Sowing Seeds and Knowledge:
Agrarian Development in the US, Mainland China, Taiwan, and the World, 1920-1980
This project explores how ideas and practices of development changed China and became transformed themselves as they were disseminated across China and the world. For example, the authorities in Taiwan initiated the US-funded Operation Vanguard (先鋒案 xianfeng an) in 1961, sending Taiwanese agricultural and rural experts to introduce new seeds, organize farmers associations, and teach modern farming practices to over two dozen decolonizing nations in Africa, Latin America, and Southeast Asia.
At first glance, Vanguard appeared to be a story of US-backed Cold War politics, with the Taiwanese providing a front for American currency and development methods. However, Vanguard officials deftly highlighted the unique aspects of Taiwanese development that separated it from American and Communist methods. Vanguard practitioners pointed to the success Taiwan achieved in the 1950s through their own path of development, a model they claimed was more suited for developing nations because of Taiwan’s own agrarian-based economy and subtropical environment. Yet complicating this narrative was the origin of many of those ideas in the diffusion of American thought into China in the early 20th century that was then carried over to Taiwan by Chinese Nationalist (Guomindang) experts. These ideas became localized and then retransmitted in a manner representative of how development unfolded as a global project.

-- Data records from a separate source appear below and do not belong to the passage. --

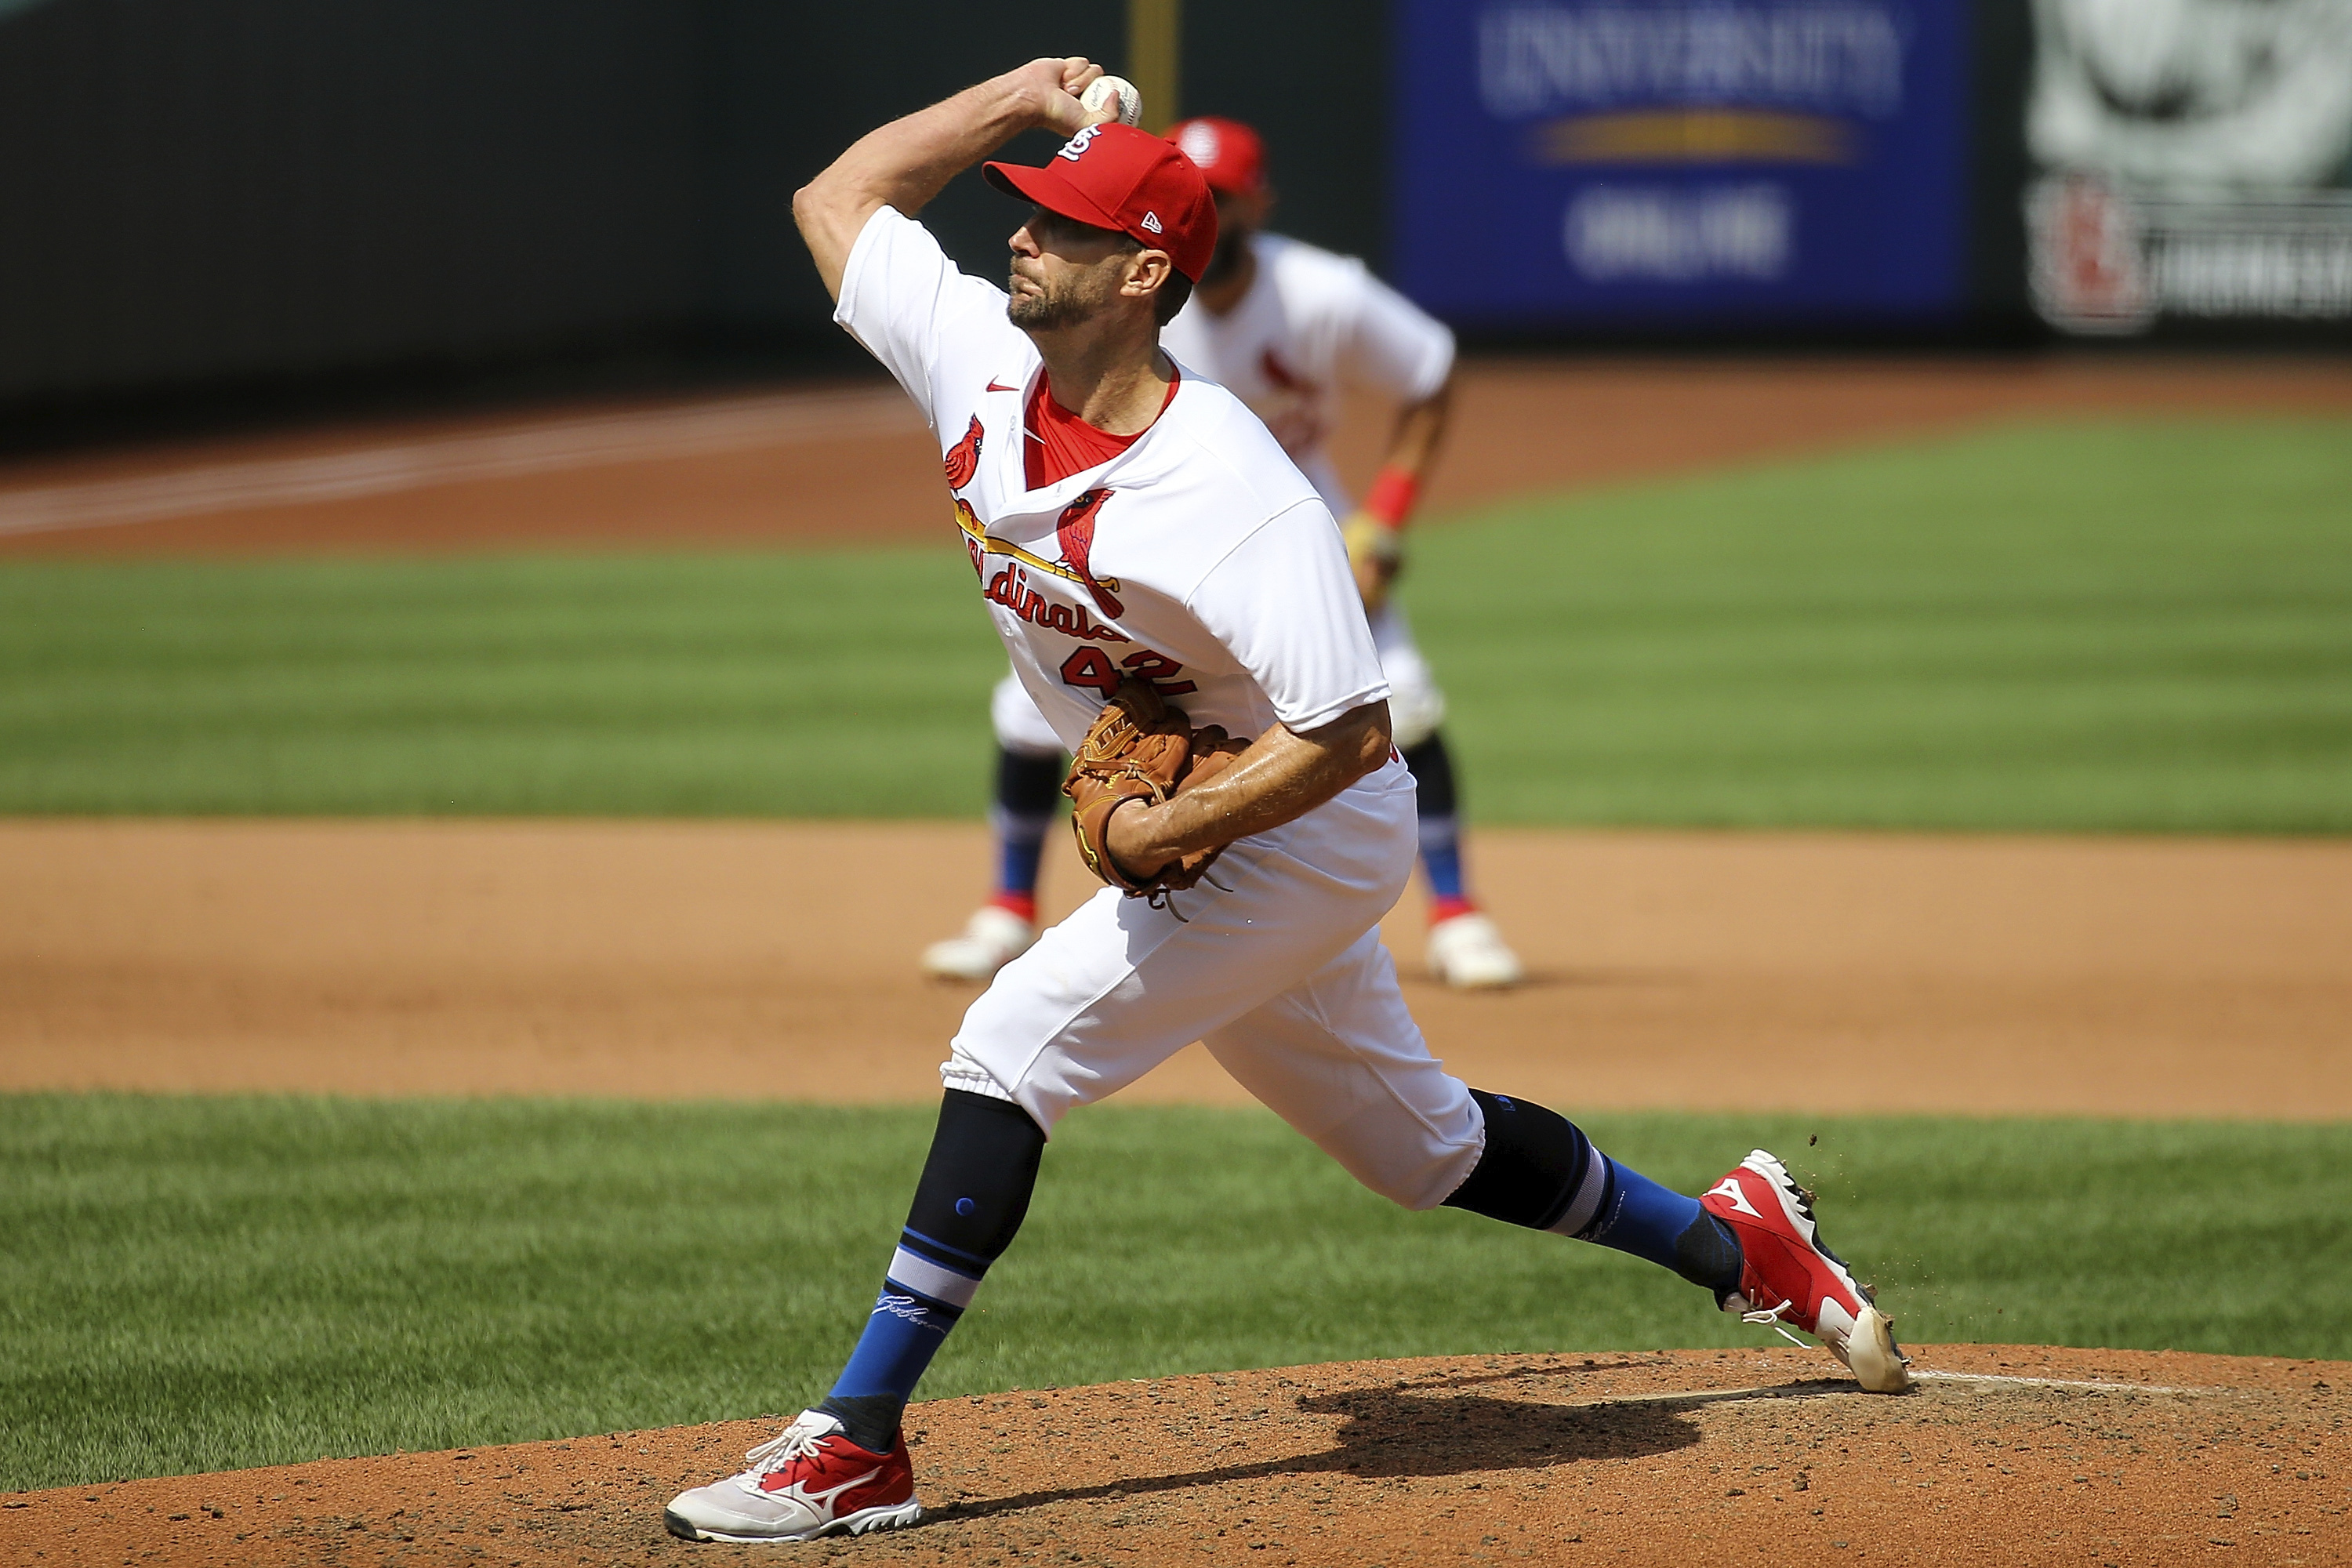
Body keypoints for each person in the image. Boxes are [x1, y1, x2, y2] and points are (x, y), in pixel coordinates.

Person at [662, 56, 1906, 1547]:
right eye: (1025, 214)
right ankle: (1746, 1247)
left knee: (1007, 1045)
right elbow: (838, 198)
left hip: (1305, 834)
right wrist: (1017, 104)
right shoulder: (977, 361)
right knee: (1417, 1149)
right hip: (1220, 838)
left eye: (1055, 224)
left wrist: (1164, 834)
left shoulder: (1237, 494)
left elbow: (1351, 735)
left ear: (1140, 272)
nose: (1019, 237)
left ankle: (856, 1442)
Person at [920, 118, 1525, 992]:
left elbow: (1429, 374)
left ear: (1256, 203)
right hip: (1142, 540)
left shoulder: (1324, 294)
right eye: (1200, 194)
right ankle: (1006, 908)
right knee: (1027, 708)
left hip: (1303, 535)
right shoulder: (1127, 297)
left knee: (1404, 702)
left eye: (1226, 195)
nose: (1216, 207)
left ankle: (1460, 915)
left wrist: (1383, 523)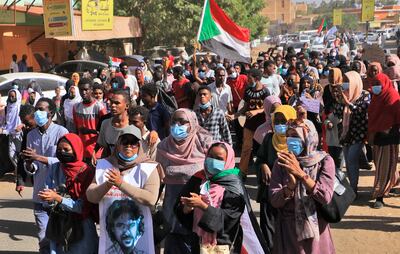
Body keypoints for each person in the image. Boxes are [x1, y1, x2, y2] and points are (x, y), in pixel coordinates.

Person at [175, 142, 269, 254]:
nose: (213, 161)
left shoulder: (234, 186)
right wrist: (186, 209)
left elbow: (229, 219)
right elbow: (179, 206)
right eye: (210, 157)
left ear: (228, 160)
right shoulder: (198, 178)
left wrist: (202, 206)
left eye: (219, 159)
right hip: (198, 241)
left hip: (224, 244)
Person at [86, 126, 161, 254]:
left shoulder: (148, 168)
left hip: (141, 241)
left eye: (133, 143)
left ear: (139, 145)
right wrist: (107, 185)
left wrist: (120, 184)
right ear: (118, 144)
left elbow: (151, 199)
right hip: (111, 242)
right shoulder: (104, 165)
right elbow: (91, 196)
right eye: (125, 142)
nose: (129, 146)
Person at [270, 120, 336, 254]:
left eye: (295, 136)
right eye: (288, 136)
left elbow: (325, 197)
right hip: (289, 231)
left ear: (308, 137)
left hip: (316, 229)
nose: (290, 140)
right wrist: (290, 187)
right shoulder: (281, 162)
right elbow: (275, 201)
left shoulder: (324, 161)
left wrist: (301, 174)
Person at [156, 108, 213, 254]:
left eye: (182, 122)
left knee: (196, 235)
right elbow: (158, 176)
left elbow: (213, 171)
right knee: (174, 235)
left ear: (192, 123)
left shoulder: (204, 142)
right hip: (172, 197)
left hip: (198, 196)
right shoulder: (163, 146)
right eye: (174, 121)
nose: (177, 125)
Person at [21, 98, 68, 253]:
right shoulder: (30, 135)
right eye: (37, 109)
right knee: (43, 238)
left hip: (58, 194)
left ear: (51, 113)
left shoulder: (62, 132)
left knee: (61, 238)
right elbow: (33, 167)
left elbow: (65, 160)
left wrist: (38, 157)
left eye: (42, 109)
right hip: (40, 193)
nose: (38, 113)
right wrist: (29, 163)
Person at [39, 133, 98, 253]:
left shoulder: (87, 172)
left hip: (82, 226)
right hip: (59, 223)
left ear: (76, 150)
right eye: (59, 149)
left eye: (66, 149)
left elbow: (81, 207)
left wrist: (58, 198)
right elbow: (46, 197)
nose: (62, 152)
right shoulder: (55, 168)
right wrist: (49, 199)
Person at [255, 105, 297, 250]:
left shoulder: (296, 140)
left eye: (283, 121)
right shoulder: (268, 139)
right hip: (270, 192)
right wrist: (263, 166)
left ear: (291, 121)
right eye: (277, 121)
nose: (279, 124)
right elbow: (259, 158)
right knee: (268, 229)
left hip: (290, 193)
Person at [227, 68, 270, 175]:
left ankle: (264, 172)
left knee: (263, 149)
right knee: (246, 148)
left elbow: (268, 107)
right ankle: (242, 172)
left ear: (257, 78)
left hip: (262, 125)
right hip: (249, 124)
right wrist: (234, 116)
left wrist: (256, 111)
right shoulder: (248, 90)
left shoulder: (265, 91)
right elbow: (244, 107)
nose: (248, 81)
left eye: (249, 78)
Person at [368, 73, 400, 208]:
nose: (376, 87)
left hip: (389, 137)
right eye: (374, 84)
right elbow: (372, 117)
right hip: (377, 137)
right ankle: (392, 183)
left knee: (384, 168)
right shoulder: (376, 97)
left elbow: (396, 116)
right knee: (383, 166)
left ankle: (379, 196)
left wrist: (387, 127)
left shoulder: (392, 96)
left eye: (378, 84)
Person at [340, 71, 370, 195]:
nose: (346, 84)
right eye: (344, 81)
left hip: (359, 133)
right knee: (348, 161)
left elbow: (362, 112)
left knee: (352, 159)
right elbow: (337, 111)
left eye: (348, 81)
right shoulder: (346, 94)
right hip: (347, 134)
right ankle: (352, 188)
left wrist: (349, 104)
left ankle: (353, 189)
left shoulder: (365, 95)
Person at [74, 78, 107, 162]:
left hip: (95, 152)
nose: (83, 92)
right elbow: (76, 130)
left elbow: (104, 132)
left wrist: (89, 131)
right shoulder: (76, 107)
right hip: (81, 150)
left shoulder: (99, 107)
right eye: (81, 90)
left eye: (86, 90)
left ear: (91, 90)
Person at [93, 89, 131, 162]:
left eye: (117, 103)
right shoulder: (105, 124)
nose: (113, 105)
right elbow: (103, 146)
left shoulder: (133, 125)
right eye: (112, 102)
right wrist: (94, 153)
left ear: (127, 106)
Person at [1, 88, 23, 178]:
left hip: (19, 134)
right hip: (9, 133)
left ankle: (19, 173)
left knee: (19, 154)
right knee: (11, 154)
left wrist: (22, 125)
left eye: (13, 96)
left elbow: (26, 119)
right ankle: (18, 170)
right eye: (10, 96)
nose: (11, 98)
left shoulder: (20, 107)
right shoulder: (7, 108)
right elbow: (6, 121)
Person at [15, 104, 37, 193]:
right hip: (36, 178)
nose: (26, 126)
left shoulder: (55, 132)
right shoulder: (27, 132)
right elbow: (23, 156)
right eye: (24, 123)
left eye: (28, 123)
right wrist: (20, 181)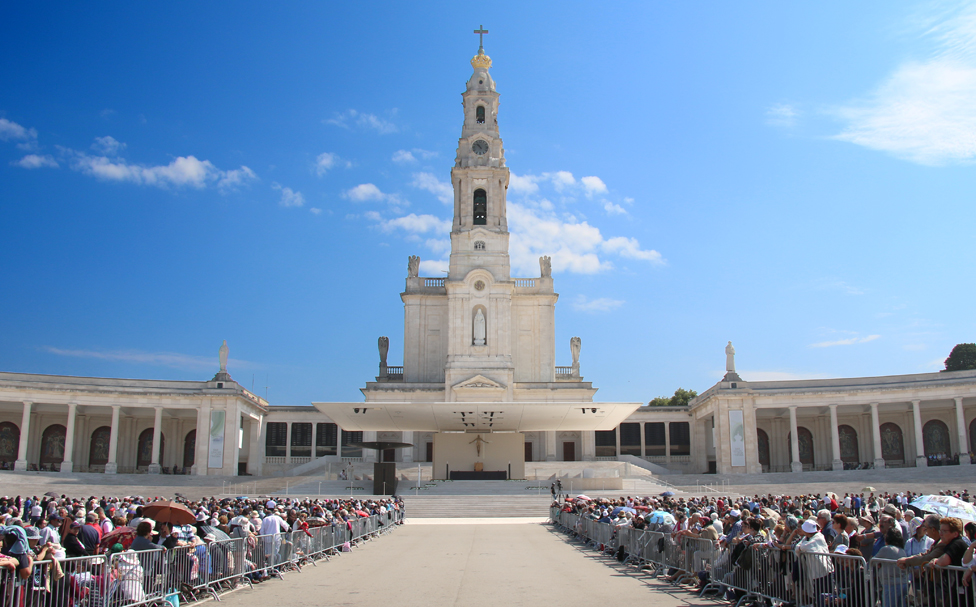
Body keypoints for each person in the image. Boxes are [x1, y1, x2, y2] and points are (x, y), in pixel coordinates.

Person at [875, 527, 908, 607]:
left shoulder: (886, 549)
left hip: (890, 585)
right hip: (903, 583)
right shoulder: (902, 550)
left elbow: (873, 561)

This is a history of international development, spanning global currents but also deeply grounded in local archival research. Based on two and a half years of researching Chinese, English, French, and Vietnamese documents from over twenty libraries and archives in five countries, this project answers how development actually unfolded and became transformed on the ground in the Global South through transnational networks and transmissions of knowledge. It highlights the agency of developing nations in coopting and transforming transnational development ideas and practices. Scientists, social scientists, and intellectuals in China began adopting American ideas of plant breeding, social organization, and land reform and putting them into practice. During the Cold War after many of these experts fled in 1949 to Taiwan, they exported these practices abroad as part of the Taiwan development model. This South-to-South history seems unexpected from a Western-centric perspective, and my work answers how it occurred and why. Ultimately, it sheds light on a key narrative of the 20th century, and that is how intellectuals and technical experts have attempted to modernize the agrarian, postcolonial state through development.